_Excerpt to read_
* * * * * * * * *

Gunmen is a 1994 American action comedy film directed by Deran Sarafian and starring Mario Van Peebles, Christopher Lambert, Denis Leary, Kadeem Hardison, and Patrick Stewart. Robert Harper and Brenda Bakke are co-stars of the film. It was second film collaboration between Lambert, John Flock and John Davis, after Fortress.

Plot
Wheelchair-bound drug baron Peter Loomis (Patrick Stewart) has his $400 million drug fortune stolen in South America by his errand boy Carlos, who stashed the fortune on an undisclosed boat in an undisclosed harbor. Loomis sends ruthless killer Armor O'Malley (Denis Leary) to find the boat and recover the money—he and sidekick Marie (Brenda Bakke) kill Carlos before they can get the name and location of the boat, but they learn that Carlos's brother Dani (Christopher Lambert) knows where it is, and set out to find him.

Dani is sprung from a South American prison by Cole Parker (Mario Van Peebles), a bounty hunter working for the DEA who is bent on taking down Loomis—Cole knows the name of the boat, Dani knows the location, and both men want the money for their own reasons. Complicating matters is a mole in the DEA who feeds intel to O'Malley about the heroes' movements. Alone and outnumbered, Cole and Dani are forced into a reluctant alliance as they quest for the 400 million dollar boat, with O'Malley and his men chasing them every step of the way.

* * * * * * * * *

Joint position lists

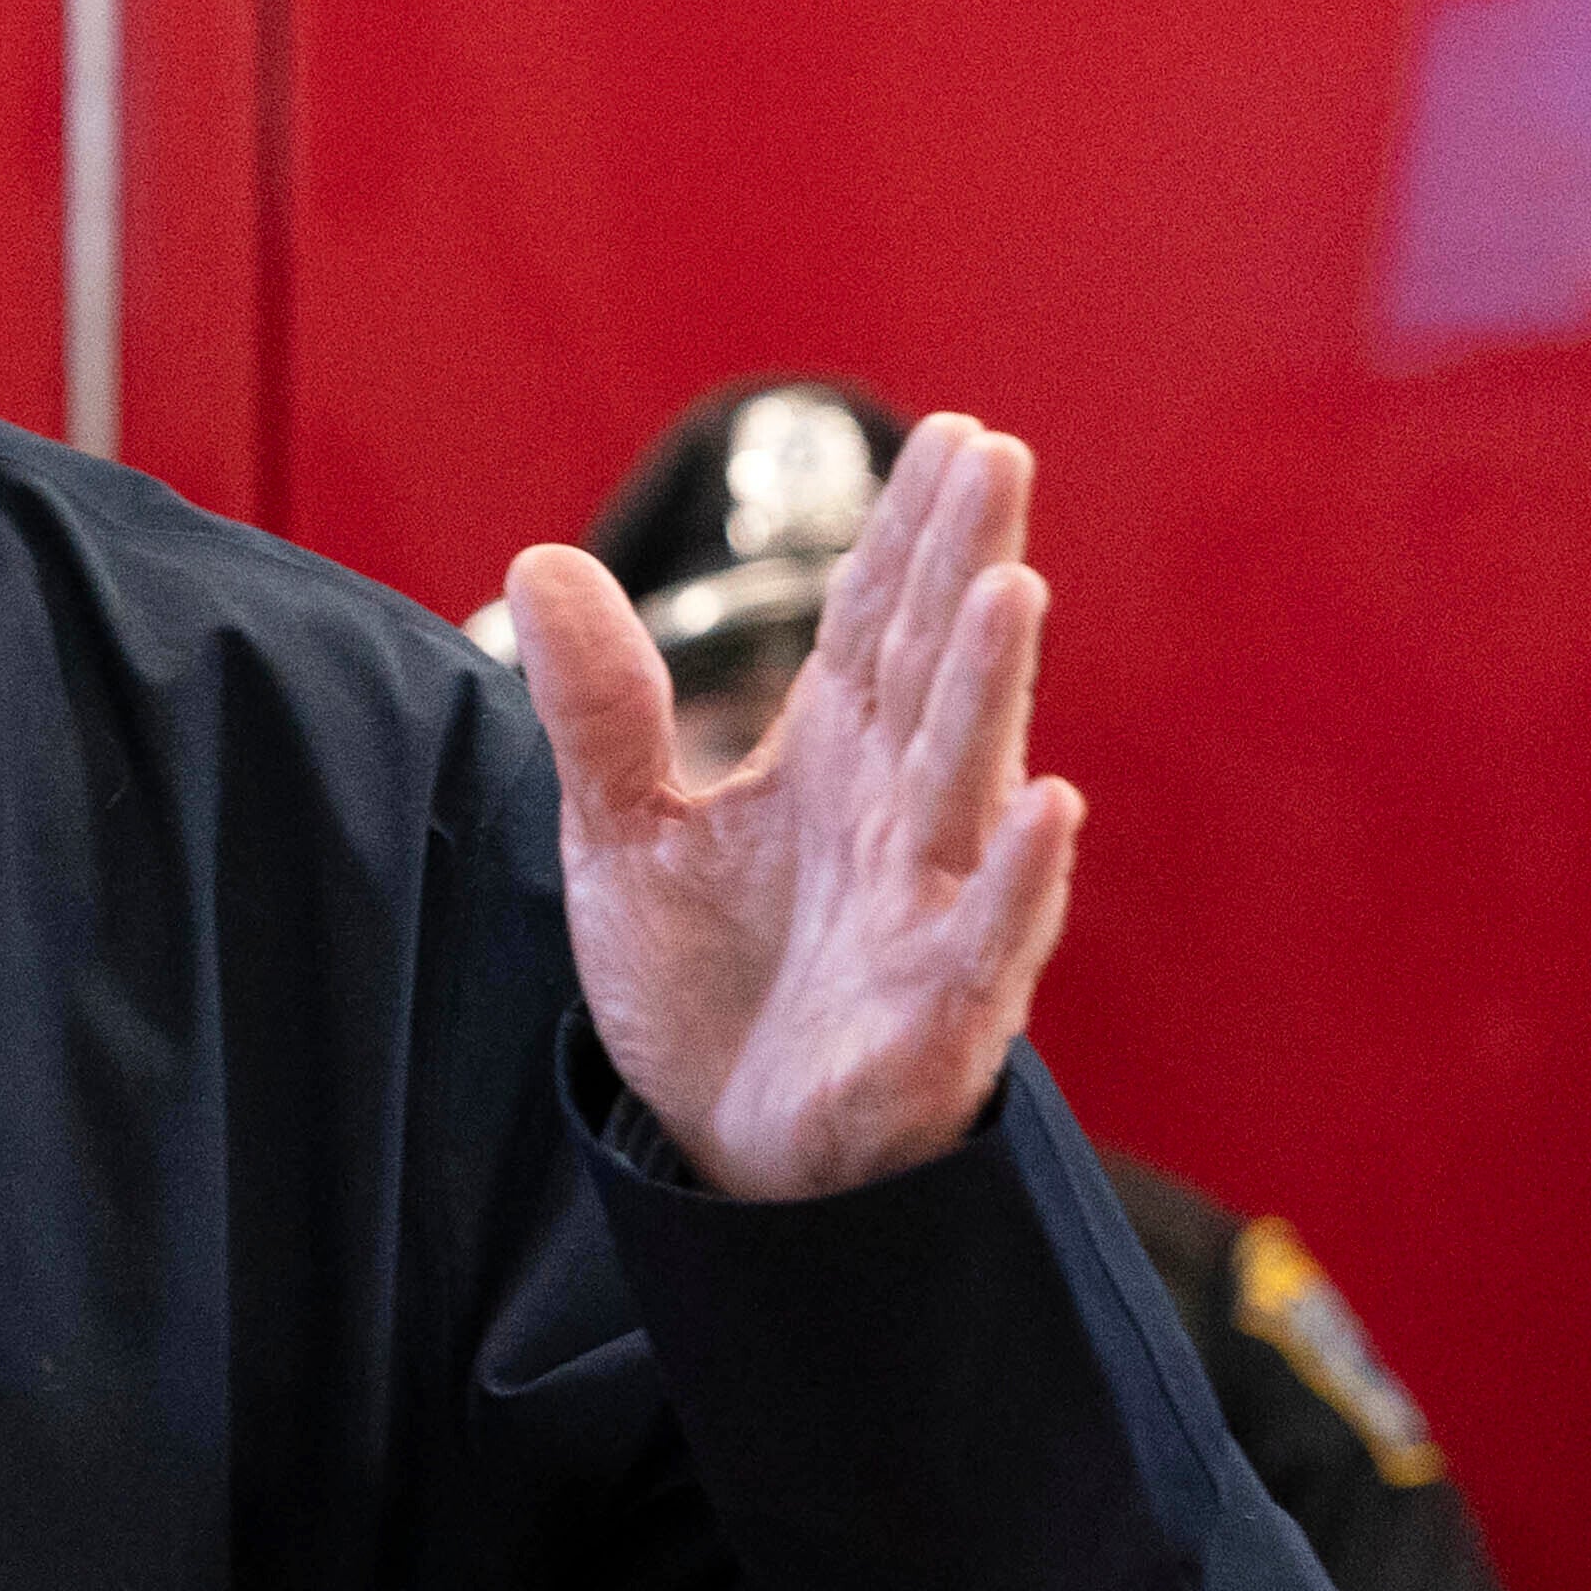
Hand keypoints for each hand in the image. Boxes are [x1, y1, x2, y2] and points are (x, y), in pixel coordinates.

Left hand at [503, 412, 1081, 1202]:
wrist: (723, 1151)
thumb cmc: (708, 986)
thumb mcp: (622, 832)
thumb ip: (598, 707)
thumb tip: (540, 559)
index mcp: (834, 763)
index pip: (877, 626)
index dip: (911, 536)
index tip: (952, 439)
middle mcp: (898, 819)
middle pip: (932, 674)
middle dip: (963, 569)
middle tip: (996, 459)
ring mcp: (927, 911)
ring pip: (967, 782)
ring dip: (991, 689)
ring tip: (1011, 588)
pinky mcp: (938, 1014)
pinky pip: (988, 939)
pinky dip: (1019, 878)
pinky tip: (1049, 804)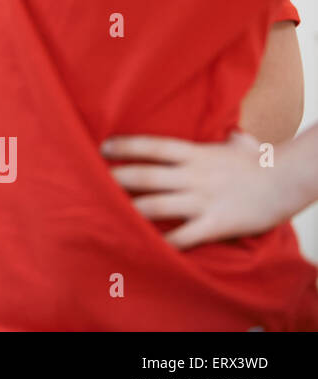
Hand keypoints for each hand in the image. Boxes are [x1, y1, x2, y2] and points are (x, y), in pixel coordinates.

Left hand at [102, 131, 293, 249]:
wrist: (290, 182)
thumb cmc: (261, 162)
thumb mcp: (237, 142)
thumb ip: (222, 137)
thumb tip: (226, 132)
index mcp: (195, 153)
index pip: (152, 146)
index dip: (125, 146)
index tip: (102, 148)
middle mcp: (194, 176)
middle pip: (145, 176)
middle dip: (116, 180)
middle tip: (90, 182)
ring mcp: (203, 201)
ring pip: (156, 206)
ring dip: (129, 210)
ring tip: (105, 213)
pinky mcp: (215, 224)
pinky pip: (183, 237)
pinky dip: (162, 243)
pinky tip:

* * * * * * * * *

_Assigned task_
In the film summary above, who springs Dani from prison in South America? Please answer in one sentence.

_Reply to the exercise_
Cole Parker, a bounty hunter working for the DEA, springs Dani from prison in South America.